Land Survey School (18)

Assessing the Value of a Comprehensive Survey Engineering Program Curriculum

Dr. Steve Frank, former dean of the surveying program at New Mexico State University, said over dinner one night many years ago, “students will probably only use about 25% of what they learned in real professional practice.”  

We were shocked by this, after a 4-year NMSU surveying/engineering degree, you say “wait a minute, we are paying you $100,000 dollars and four years of our life to get this degree and you are only going to give us something that we will use 25% of the time?” Then he said, I don’t even know what 25% you will use, “program content used in professional practice will vary by student.”  For example, Tony you may use it in the geodesy side. Tim you may use it in the boundaries side, and Josh you may use it in the hydrographic surveying side.
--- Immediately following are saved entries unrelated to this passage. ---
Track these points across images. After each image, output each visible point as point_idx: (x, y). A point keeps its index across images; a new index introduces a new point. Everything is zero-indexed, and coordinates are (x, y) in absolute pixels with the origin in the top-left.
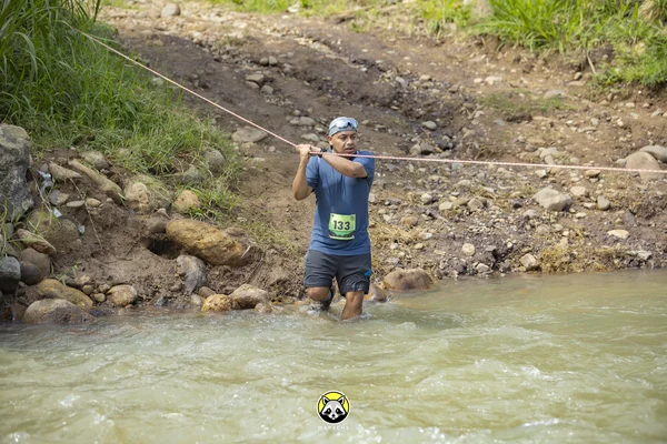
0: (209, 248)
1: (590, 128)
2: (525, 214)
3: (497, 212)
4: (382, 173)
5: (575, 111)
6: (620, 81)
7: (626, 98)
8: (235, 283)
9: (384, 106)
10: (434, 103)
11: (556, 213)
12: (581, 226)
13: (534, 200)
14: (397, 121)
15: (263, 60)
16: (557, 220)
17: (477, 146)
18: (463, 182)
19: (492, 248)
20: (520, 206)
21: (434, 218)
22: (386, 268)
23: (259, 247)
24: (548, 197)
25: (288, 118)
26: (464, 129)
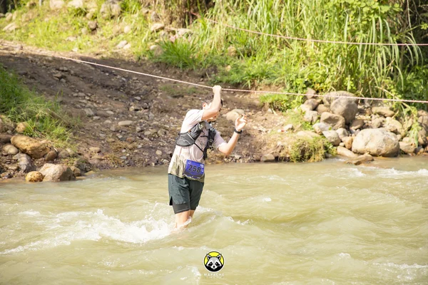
0: (33, 150)
3: (171, 136)
4: (117, 117)
5: (202, 94)
6: (221, 82)
9: (117, 90)
10: (139, 89)
14: (123, 96)
15: (61, 68)
17: (160, 107)
18: (155, 123)
19: (169, 152)
21: (142, 139)
25: (72, 93)
26: (154, 100)
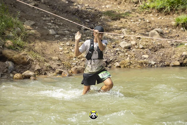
0: (16, 59)
1: (138, 22)
2: (116, 50)
3: (108, 49)
6: (149, 7)
7: (150, 13)
8: (24, 70)
9: (73, 14)
10: (89, 14)
11: (126, 49)
12: (134, 54)
13: (119, 45)
14: (77, 19)
16: (126, 52)
19: (105, 60)
20: (115, 47)
22: (72, 66)
23: (32, 59)
24: (123, 44)
25: (42, 18)
26: (98, 22)
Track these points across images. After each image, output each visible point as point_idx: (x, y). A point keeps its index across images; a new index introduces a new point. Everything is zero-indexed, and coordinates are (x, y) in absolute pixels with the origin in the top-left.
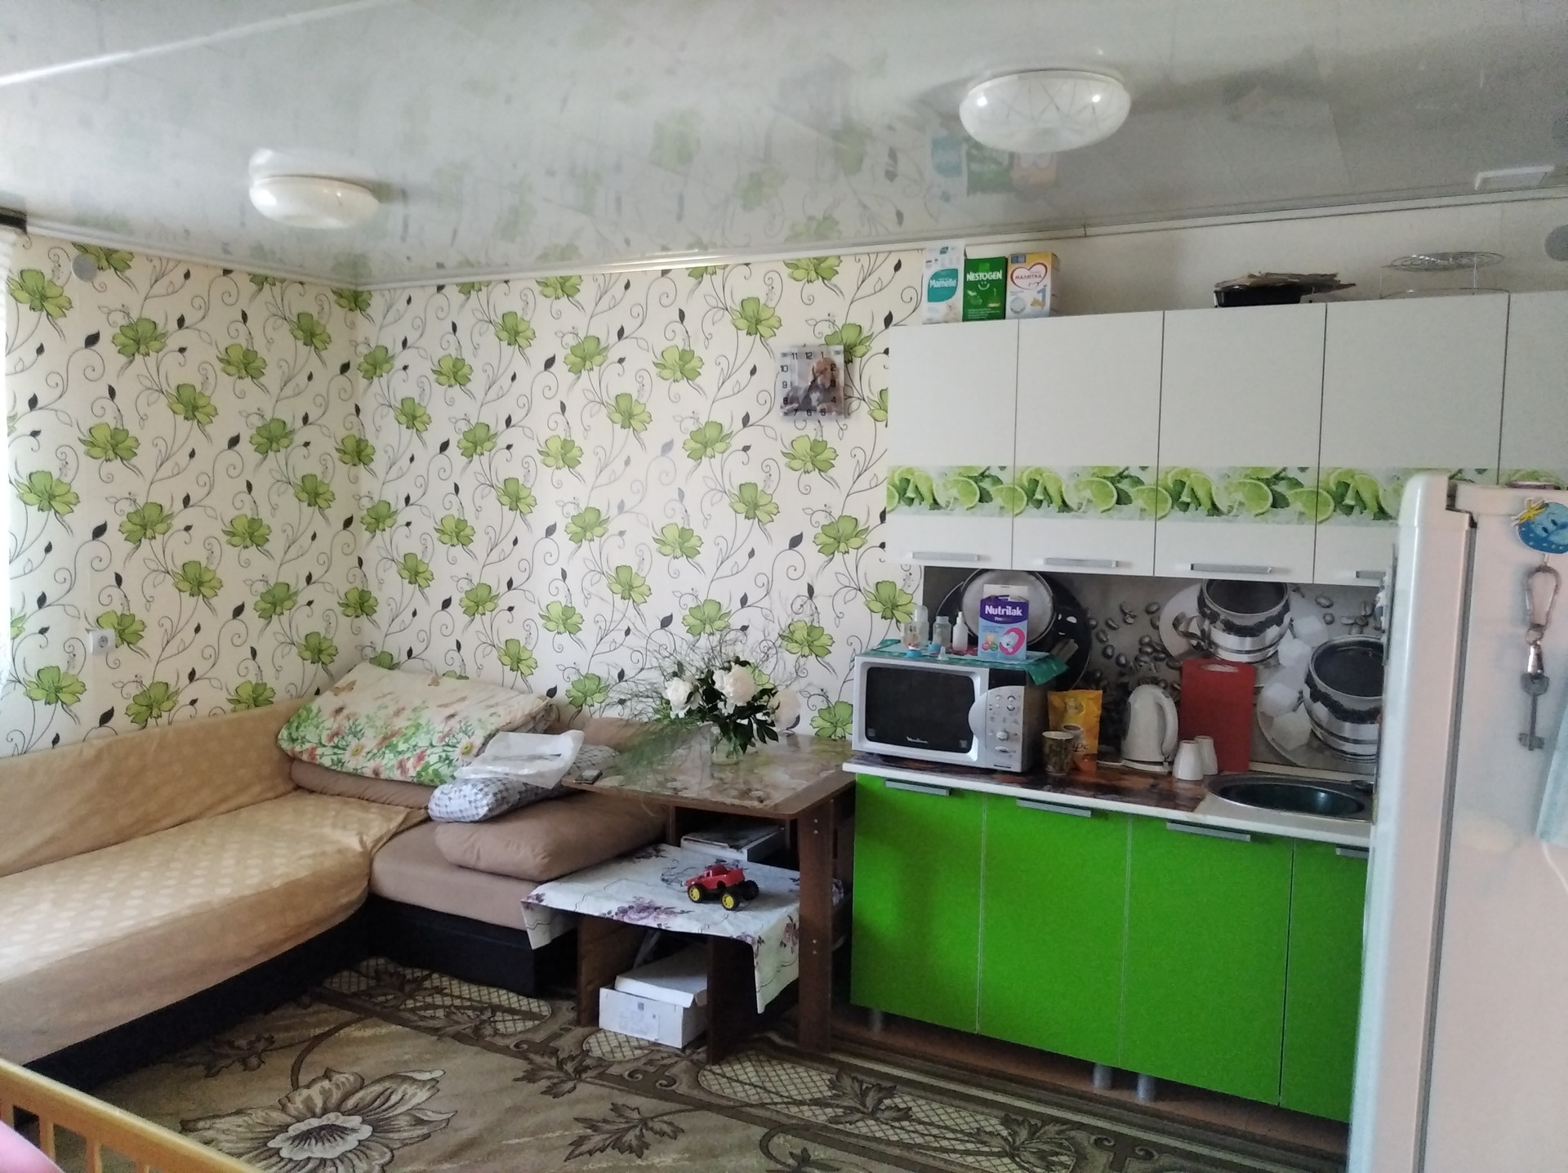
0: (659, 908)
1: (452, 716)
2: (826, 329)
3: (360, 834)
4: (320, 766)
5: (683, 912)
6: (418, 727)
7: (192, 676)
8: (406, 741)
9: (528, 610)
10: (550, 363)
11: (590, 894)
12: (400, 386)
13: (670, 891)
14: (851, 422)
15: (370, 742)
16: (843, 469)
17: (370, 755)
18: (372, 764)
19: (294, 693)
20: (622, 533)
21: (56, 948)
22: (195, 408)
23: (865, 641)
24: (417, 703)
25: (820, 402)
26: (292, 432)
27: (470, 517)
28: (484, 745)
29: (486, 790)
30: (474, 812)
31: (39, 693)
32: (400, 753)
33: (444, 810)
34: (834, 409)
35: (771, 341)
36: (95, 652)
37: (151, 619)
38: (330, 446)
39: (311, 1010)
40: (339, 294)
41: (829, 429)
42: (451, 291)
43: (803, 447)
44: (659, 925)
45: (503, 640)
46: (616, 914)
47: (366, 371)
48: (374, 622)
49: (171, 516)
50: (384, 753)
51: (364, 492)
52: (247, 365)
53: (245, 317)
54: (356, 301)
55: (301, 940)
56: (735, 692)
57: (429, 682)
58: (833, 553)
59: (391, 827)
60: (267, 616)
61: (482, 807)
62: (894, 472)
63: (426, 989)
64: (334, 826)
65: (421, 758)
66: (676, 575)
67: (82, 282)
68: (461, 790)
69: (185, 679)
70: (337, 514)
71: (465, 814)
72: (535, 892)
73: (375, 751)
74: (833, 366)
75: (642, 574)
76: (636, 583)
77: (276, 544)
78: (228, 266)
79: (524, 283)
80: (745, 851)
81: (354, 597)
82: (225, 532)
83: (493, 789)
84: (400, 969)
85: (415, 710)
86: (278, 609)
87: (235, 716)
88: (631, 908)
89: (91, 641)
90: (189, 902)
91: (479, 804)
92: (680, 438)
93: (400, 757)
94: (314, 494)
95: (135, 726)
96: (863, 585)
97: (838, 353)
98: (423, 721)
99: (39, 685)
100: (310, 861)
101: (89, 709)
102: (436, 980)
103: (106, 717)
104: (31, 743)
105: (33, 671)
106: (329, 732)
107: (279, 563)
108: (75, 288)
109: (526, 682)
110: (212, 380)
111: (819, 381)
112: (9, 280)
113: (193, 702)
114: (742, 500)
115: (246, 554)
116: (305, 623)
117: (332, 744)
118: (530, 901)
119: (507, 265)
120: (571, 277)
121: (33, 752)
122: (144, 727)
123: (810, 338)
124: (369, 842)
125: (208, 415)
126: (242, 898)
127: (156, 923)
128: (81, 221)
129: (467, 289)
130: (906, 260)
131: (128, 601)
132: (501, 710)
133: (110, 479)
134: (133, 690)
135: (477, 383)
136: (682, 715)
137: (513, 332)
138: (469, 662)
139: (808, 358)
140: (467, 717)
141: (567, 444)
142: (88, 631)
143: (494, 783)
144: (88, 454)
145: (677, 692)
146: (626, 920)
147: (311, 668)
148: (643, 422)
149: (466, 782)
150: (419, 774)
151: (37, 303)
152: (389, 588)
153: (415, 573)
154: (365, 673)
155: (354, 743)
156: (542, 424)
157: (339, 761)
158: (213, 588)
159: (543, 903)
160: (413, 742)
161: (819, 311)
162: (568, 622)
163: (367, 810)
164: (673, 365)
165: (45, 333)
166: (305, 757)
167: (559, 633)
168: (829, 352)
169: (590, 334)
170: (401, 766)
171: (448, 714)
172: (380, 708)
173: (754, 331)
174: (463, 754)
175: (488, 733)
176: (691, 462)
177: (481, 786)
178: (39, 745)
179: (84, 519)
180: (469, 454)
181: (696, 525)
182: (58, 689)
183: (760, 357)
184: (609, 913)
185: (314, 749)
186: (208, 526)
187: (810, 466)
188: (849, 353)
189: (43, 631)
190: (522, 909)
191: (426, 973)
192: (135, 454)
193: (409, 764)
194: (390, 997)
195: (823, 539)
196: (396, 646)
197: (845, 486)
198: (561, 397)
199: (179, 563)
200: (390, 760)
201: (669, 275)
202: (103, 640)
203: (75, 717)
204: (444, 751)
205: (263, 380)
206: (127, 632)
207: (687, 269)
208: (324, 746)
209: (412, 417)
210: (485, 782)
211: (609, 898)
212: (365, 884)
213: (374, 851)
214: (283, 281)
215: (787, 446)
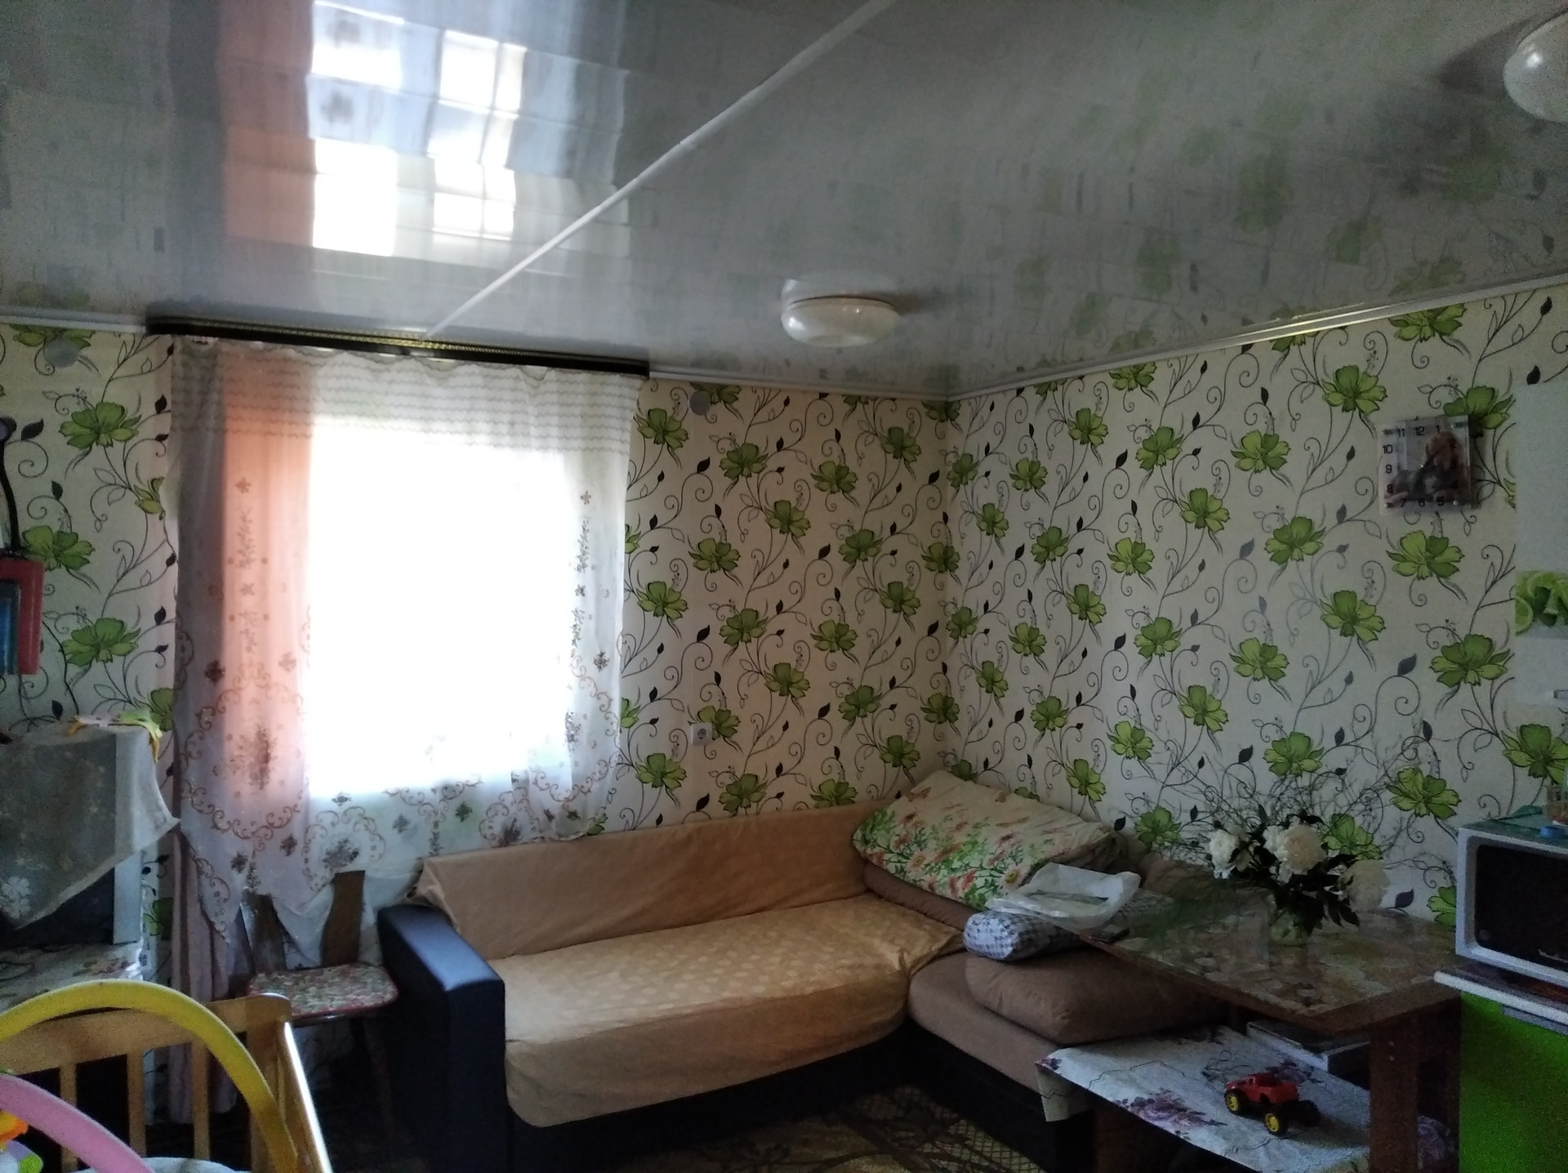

That was some profound information, a golden nugget of information. It really made us change our perspective about WHY we are learning things and HOW we are learning.

So, in order to prepare you for all of the possibilities of surveying we have to give you such a broad base that you can go out and really do anything.

At NISET we are set up with our curriculum to provide such a broad level of knowledge. From Geodesy and photogrammetry to boundary surveying and construction, a wide variety of surveying information, that you could go out and jump right into your career as a surveyor after you graduate.

Over the past 10 or 15 years, there has been a really big push in multi-disciplinary programs. So, some programs have GIS combined with land surveying, computer science combined with land surveying, and construction management combined with land surveying. I think that’s really cool because we have to be able to practice with others in this 21st-century world.

But after teaching in one of these programs I realized that if you have 30 credit hours of information to give a student, would you rather give them 30 hours of land surveying or 15 hours of surveying and 15 hours of construction management. You’ve got to choose and thinking about how quickly land surveying has evolved over the past century, personally as the director of NISET I feel that we have to give you every land surveying course available that you need to practice. So, if you do not have subdivisions class when you leave your associates program, or you do not have a construction surveying course when you leave the certificate that would be a major deficiency. And it would set you up to have a much harder time to pass your NCEES exams and a much harder time practicing when you graduate.

So, we are 100% focused on land surveying, and that’s not to say that we ignore technology because we do UAS, Lidar, and machine operations so the newest surveying technology is absolutely covered. But we don’t go outside out our wheelhouse. I am a surveyor and I would never imagine teaching civil engineering and as a 21st century surveying, I want you guys to be 100% focused on your profession. So, if we focus solely as a school and as a program on surveying, we have a unique ability to set you up for success. In our courses we don’t just teach you random stuff from a book we teach lifetime skills focused on training. We don’t start from chapter 1 and go to chapter 20.

We focus on the sills necessary to practice for a lifetime, and if we do that than passing your survey exams is easy, because the exams are a mirror of what the profession really is and what NCEES expects the profession to be in 10, 20, 30 years. And that’s why the NISET curriculum is superior to almost or in my opinion every surveying or similar program in the country.